Il testarolo è un antico pane azzimo (senza lievito) tipico della lunigiana, ottenuto da un impasto di farina, acqua e sale che viene precotto nei “testi”, preventivamente scaldati a fiamma viva.
Il testarolo, dall’aspetto consistente ma spugnoso, è un disco di basso spessore (circa 2-3 mm), di forma circolare (diametro circa 40-45 cm) che viene tagliato a rombi irregolari, sbollentato e condito.
Ingredienti:
400 g di testarolo tagliato a falde irregolari
50 g di pomodorini secchi
5 pomodorini freschi
1/2 spicchio d’aglio privato del germoglio
1 peperoncino piccante
10 foglie di basilico
1 cucchiaio di ricotta salata o pecorino
Preparazione:
Strofinare i bordi di una ciotola con lo spicchio d’aglio. Aggiungere i pomodorini secchi, quelli freschi, il basilico e il peperoncino (eliminando i semi). Frullare ad intermittenza gli ingredienti, evitando così di surriscaldarli e cercando di mantenere dei piccoli pezzi visibili. Aggiungere la ricotta grattugiata.
Portare l’acqua ad ebolizione, spegnerla e quindi aggiungere i testaroli con un goccio di olio. Attendere 2 minuti, scolare e farli saltare delicatamente con abbondante sugo. Servire subito con una spolverata di ricotta salata.

_Descrizione del compito_
Riporta parola per parola il passo del testo sul testarolo che si apre con le parole contenenti "Il testarolo, dall’aspetto" e si chiude con "sbollentato e condito.". Le righe non servono per lo svolgimento.

_Dati presentati_
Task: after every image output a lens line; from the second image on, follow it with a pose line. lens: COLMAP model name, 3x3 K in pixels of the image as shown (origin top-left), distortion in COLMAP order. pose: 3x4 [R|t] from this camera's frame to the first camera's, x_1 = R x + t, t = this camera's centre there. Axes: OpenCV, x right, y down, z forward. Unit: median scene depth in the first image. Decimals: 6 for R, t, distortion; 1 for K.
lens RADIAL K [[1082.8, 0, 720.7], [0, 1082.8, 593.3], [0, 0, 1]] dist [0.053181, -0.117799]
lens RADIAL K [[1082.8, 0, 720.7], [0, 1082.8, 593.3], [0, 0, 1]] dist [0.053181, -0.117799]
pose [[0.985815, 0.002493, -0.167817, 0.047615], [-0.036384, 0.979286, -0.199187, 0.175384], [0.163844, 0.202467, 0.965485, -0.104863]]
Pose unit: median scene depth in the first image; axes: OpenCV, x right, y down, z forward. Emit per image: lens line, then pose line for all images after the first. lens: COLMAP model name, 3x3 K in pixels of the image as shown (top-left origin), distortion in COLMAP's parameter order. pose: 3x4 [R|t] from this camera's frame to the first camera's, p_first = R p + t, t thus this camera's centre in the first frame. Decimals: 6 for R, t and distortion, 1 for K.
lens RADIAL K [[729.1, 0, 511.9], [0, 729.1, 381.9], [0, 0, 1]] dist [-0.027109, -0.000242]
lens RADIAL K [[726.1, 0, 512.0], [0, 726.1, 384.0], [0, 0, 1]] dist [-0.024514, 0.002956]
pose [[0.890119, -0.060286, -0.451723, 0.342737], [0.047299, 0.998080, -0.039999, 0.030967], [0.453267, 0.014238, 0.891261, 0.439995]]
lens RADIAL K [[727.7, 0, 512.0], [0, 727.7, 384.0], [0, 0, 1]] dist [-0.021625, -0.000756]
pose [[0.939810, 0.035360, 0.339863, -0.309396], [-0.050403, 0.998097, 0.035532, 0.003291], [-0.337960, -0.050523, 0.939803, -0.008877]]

_Soluzione dell'esercizio_
Il testarolo, dall’aspetto consistente ma spugnoso, è un disco di basso spessore (circa 2-3 mm), di forma circolare (diametro circa 40-45 cm) che viene tagliato a rombi irregolari, sbollentato e condito.